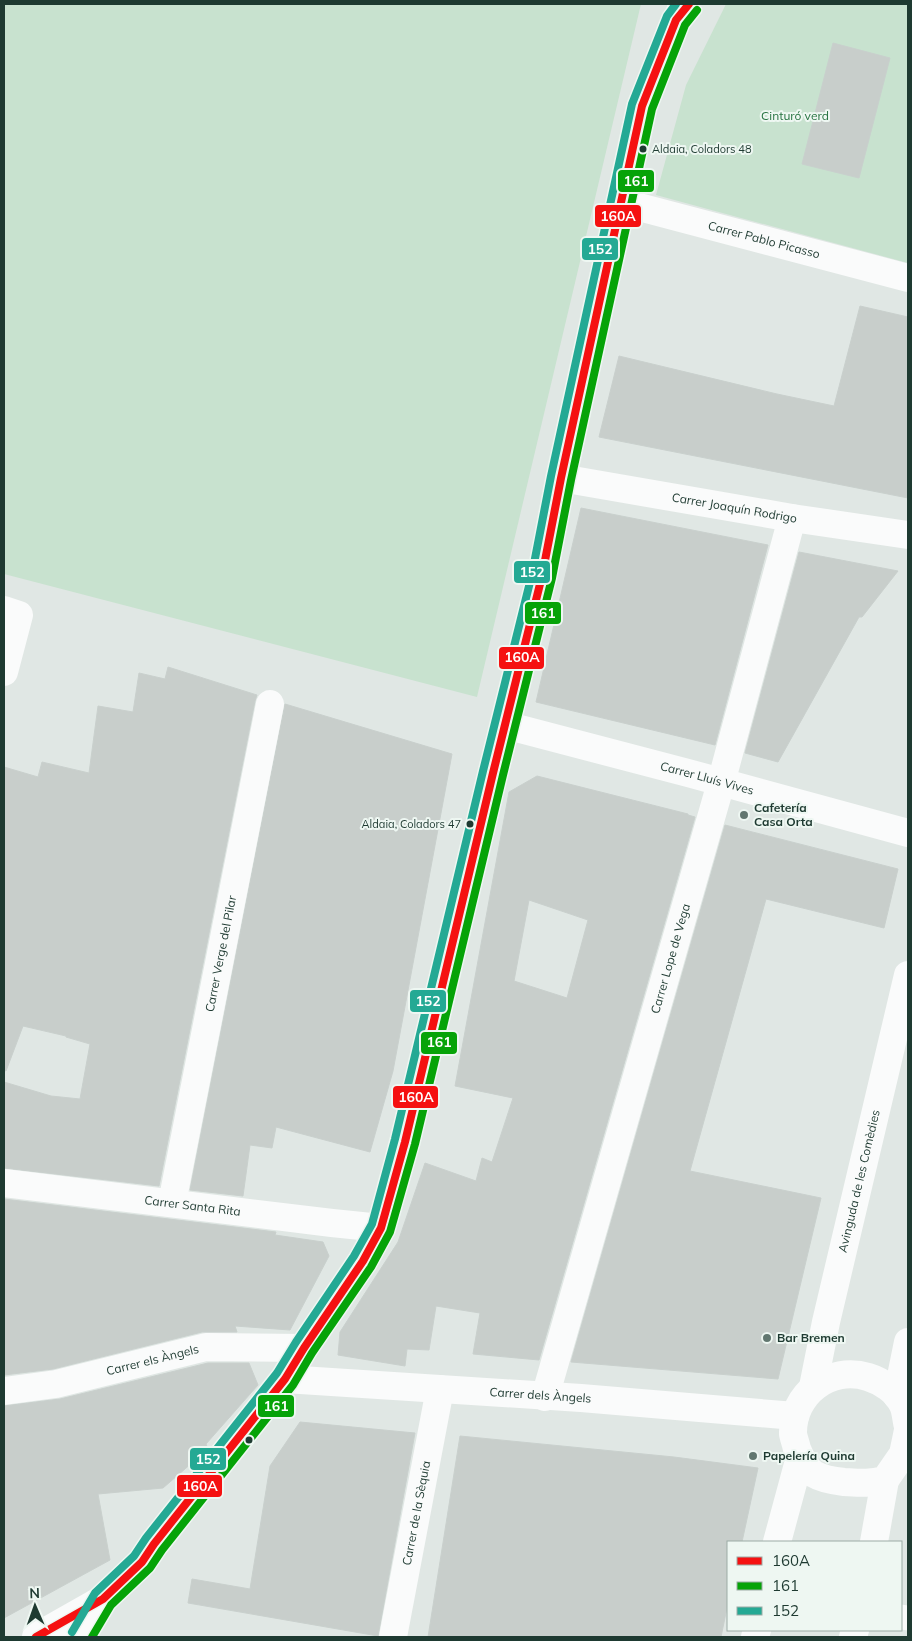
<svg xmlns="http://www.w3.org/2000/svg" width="912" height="1641" viewBox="0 0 912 1641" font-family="Mulish,sans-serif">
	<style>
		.green { fill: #c8e2cf }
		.building { fill: #c8cecb; stroke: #c9d0cd; fill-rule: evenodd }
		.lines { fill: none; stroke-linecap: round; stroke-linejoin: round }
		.pedestrian { stroke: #fafbfb; stroke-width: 25 }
		.minor { stroke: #fafbfb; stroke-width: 28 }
		.tertiary { stroke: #fafbfb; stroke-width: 28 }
		.bus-1-casing { stroke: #eef7f2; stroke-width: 11 }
		.bus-2-casing { stroke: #eef7f2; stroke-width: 11 }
		.bus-3-casing { stroke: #eef7f2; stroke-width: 11 }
		.bus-1 { stroke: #f51111; stroke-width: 8 }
		.bus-2 { stroke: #06a308; stroke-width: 8 }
		.bus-3 { stroke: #24a994; stroke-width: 8 }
		.bus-dot { fill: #1e3a31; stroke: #eef7f2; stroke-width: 2 }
		.poi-dot { fill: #627770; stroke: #eef7f2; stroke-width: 2 }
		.labels { text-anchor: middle; stroke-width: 4; stroke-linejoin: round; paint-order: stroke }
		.bus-label { font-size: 11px; fill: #1e3a31; stroke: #eef7f2; text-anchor: start }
		.park-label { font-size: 12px; fill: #277341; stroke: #eef7f2 }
		.street-label { font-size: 12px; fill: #1e3a31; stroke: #eef7f2 }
		.poi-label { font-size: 12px; font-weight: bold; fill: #1e3a31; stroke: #eef7f2; text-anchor: start }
		.line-badge { stroke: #eef7f2; stroke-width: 2 }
		.badge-label { font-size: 14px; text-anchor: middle; font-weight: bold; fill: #fff }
	</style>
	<rect width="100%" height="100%" fill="#e0e7e4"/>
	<g class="green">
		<path d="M 4,4 L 641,4 L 477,697 L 4,574 Z"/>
		<path d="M 726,4 L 908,4 L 908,263 L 656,195 L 686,85 Z"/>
	</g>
	<g class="building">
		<path d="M 833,43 L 890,58 L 859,178 L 802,164 Z"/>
		<path d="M 860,306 L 908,317 L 908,498 L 599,437 L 619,356 L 777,394 L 834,406 Z"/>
		<path d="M 581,508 L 768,545 L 715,745 L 536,702 Z"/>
		<path d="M 799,552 L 898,571 L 862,617 L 859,617 L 778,762 L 745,753 Z"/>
		<path d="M 168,667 L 257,695 L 255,701 L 159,1186 L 4,1168 L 4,1082 L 51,1096 L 80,1099 L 90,1044 L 66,1037 L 66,1036 L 23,1026 L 6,1071 L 4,1070 L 4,767 L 38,777 L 42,762 L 89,773 L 98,706 L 133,712 L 139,673 L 165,679 Z"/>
		<path d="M 285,704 L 452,754 L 393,1071 L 370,1152 L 276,1127 L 272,1148 L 250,1145 L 243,1196 L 190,1190 Z"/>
		<path d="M 537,776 L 688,814 L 688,815 L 695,817 L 539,1360 L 473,1354 L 480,1313 L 436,1306 L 429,1350 L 407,1349 L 405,1366 L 338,1355 L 340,1332 L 398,1242 L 425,1163 L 476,1181 L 482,1158 L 492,1162 L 513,1098 L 455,1086 L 509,792 ZM 529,900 L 588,920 L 567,998 L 514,981 Z"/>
		<path d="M 725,825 L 898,869 L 884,928 L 766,899 L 690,1171 L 821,1198 L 778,1379 L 571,1362 Z"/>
		<path d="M 4,1199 L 276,1232 L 275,1235 L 323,1242 L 329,1256 L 290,1330 L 235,1326 L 237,1332 L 202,1332 L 53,1369 L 4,1375 Z"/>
		<path d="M 208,1363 L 249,1363 L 258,1385 L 206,1444 L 208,1449 L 163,1488 L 98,1494 L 110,1560 L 4,1618 L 4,1406 L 60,1399 Z"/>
		<path d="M 300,1422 L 415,1433 L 378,1636 L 188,1603 L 192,1579 L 250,1589 L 270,1466 Z"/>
		<path d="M 460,1436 L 674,1457 L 758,1468 L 742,1542 L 728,1542 L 728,1603 L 721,1637 L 428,1637 Z"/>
	</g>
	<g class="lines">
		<path class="pedestrian" d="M 901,1617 L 908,1618"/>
		<g class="minor">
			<path id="s1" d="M 620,202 L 908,278"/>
			<path id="s2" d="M 561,478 L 792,518 L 908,535"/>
			<path d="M 4,610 L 19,615 L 4,672"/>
			<path id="s3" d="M 505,725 L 688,773 L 908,833"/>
			<path id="s4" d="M 4,1183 L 332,1223 L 381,1228"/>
			<path id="s5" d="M 172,1203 L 270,704"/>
			<path id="s6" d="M 285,1379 L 581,1398 L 795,1416"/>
			<path id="s7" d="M 813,1387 L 826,1322 L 908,975"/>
			<path id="s8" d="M 4,1391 L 56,1384 L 206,1347 L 304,1348"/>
			<path d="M 897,1396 L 908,1342"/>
			<path id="s9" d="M 545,1397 L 721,783 L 792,518"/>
			<path d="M 908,1427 C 906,1420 906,1411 903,1405 C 897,1391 881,1381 868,1377 C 830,1365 792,1394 793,1434 C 794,1439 796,1444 797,1449 C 800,1457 807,1470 814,1474 C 822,1479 835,1481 844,1482 C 861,1483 868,1484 885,1480 L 903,1454 L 908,1430"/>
			<path d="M 777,1542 L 800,1457"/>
			<path d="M 874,1542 L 885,1480"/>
			<path d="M 36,1637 L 103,1599"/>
			<path id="s10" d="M 393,1637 L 440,1389"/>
			<path d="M 755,1637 L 757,1630"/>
			<path d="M 853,1637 L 855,1630"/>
		</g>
		<path class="tertiary" d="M 81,1637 L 103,1599 L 142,1562 L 154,1544 L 285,1379 L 304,1348 L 363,1261 L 381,1228 L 405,1142 L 493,773 L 542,576 L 561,478 L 642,106 L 683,4"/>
		<g class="bus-1-casing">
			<path id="bus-1" d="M 36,1637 L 103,1599 L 142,1562 L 154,1544 L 285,1379 L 304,1348 L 363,1261 L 381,1228 L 405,1142 L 493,773 L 542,576 L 561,478 L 642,106 L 676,20 L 689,4"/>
		</g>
		<g class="bus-2-casing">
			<path id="bus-2" d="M 92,1637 L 111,1605 L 150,1568 L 162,1550 L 293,1385 L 312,1353 L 371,1267 L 390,1232 L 415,1144 L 503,775 L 552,578 L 571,480 L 652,109 L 685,25 L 697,10"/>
		</g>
		<g class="bus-3-casing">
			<path id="bus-3" d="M 72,1632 L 95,1593 L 134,1556 L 146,1538 L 277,1373 L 296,1342 L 354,1256 L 372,1224 L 395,1139 L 483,771 L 532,574 L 551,476 L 632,104 L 667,16 L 676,4"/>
		</g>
		<use href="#bus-1" class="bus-1"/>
		<use href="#bus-2" class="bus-2"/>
		<use href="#bus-3" class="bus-3"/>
	</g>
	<g class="bus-dot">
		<circle cx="643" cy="149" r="4.5"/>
		<circle cx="470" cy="824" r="4.5"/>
		<circle cx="249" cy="1440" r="4.5"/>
	</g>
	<g class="poi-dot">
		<circle cx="744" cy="815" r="5"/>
		<circle cx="767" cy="1338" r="5"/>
		<circle cx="753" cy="1456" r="5"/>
	</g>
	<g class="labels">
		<g class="bus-label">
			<text x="652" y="153">Aldaia, Coladors 48</text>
			<text x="461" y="828" text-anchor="end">Aldaia, Coladors 47</text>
		</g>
		<g class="park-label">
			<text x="795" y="120">Cinturó verd</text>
		</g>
		<g class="street-label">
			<text dy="4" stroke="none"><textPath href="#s1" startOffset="149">Carrer Pablo Picasso</textPath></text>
			<text dy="4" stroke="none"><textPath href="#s2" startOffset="176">Carrer Joaquín Rodrigo</textPath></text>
			<text dy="4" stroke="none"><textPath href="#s3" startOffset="209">Carrer Lluís Vives</textPath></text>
			<text dy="4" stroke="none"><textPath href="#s5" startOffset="254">Carrer Verge del Pilar</textPath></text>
			<text dy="4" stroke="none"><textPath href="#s9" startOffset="456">Carrer Lope de Vega</textPath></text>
			<text dy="4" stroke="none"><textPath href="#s7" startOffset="211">Avinguda de les Comèdies</textPath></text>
			<text dy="4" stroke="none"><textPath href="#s4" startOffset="190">Carrer Santa Rita</textPath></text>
			<text dy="4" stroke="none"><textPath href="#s8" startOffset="152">Carrer els Àngels</textPath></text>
			<text dy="4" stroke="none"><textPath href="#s6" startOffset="256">Carrer dels Àngels</textPath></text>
			<text dy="4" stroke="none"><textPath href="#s10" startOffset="126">Carrer de la Sèquia</textPath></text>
		</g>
		<g class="poi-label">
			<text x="754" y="812">Cafetería<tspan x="754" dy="14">Casa Orta</tspan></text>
			<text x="777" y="1342">Bar Bremen</text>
			<text x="763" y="1460">Papelería Quina</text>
		</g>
	</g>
	<g class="line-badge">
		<rect x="617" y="169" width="38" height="24" rx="5" fill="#06a308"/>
		<rect x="594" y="204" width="48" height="24" rx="5" fill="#f51111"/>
		<rect x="581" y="237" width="38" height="24" rx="5" fill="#24a994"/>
		<rect x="513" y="560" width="38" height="24" rx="5" fill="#24a994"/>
		<rect x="524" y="601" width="38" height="24" rx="5" fill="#06a308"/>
		<rect x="498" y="646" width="47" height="24" rx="5" fill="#f51111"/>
		<rect x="409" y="989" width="38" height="24" rx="5" fill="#24a994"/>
		<rect x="420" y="1031" width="38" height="24" rx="5" fill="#06a308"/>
		<rect x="392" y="1085" width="47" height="24" rx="5" fill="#f51111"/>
		<rect x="257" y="1394" width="38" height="24" rx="5" fill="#06a308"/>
		<rect x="189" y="1447" width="38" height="24" rx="5" fill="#24a994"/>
		<rect x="176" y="1474" width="47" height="24" rx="5" fill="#f51111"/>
	</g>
	<g class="badge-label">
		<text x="636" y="186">161</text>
		<text x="618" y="221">160A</text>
		<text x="600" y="254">152</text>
		<text x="532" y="577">152</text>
		<text x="543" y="618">161</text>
		<text x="522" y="662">160A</text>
		<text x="428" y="1006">152</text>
		<text x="439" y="1047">161</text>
		<text x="416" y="1102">160A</text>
		<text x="276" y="1411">161</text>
		<text x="208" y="1464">152</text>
		<text x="200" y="1491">160A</text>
	</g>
	<rect width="912" height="1641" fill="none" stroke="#1e3a31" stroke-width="10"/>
	<rect x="727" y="1541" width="175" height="90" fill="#eef7f2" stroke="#9baba5"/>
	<rect x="737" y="1557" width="25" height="8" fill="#f51111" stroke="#9baba5"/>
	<text x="772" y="1566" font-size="15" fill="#1e3a31">160A</text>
	<rect x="737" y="1582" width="25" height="8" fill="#06a308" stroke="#9baba5"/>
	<text x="772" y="1591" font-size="15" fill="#1e3a31">161</text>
	<rect x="737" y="1607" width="25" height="8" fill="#24a994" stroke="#9baba5"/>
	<text x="772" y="1616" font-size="15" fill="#1e3a31">152</text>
	<g transform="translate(35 1606) rotate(358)" stroke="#eef7f2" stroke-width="4" paint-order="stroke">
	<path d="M0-4L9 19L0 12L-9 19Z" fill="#1e3a31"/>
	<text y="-8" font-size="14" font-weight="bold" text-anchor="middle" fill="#1e3a31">N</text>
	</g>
</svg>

________

● TASK GOAL
Which lines of the data hold the string "round"? Return each of them.

● EXPECTED OUTPUT
		.lines { fill: none; stroke-linecap: round; stroke-linejoin: round }
		.labels { text-anchor: middle; stroke-width: 4; stroke-linejoin: round; paint-order: stroke }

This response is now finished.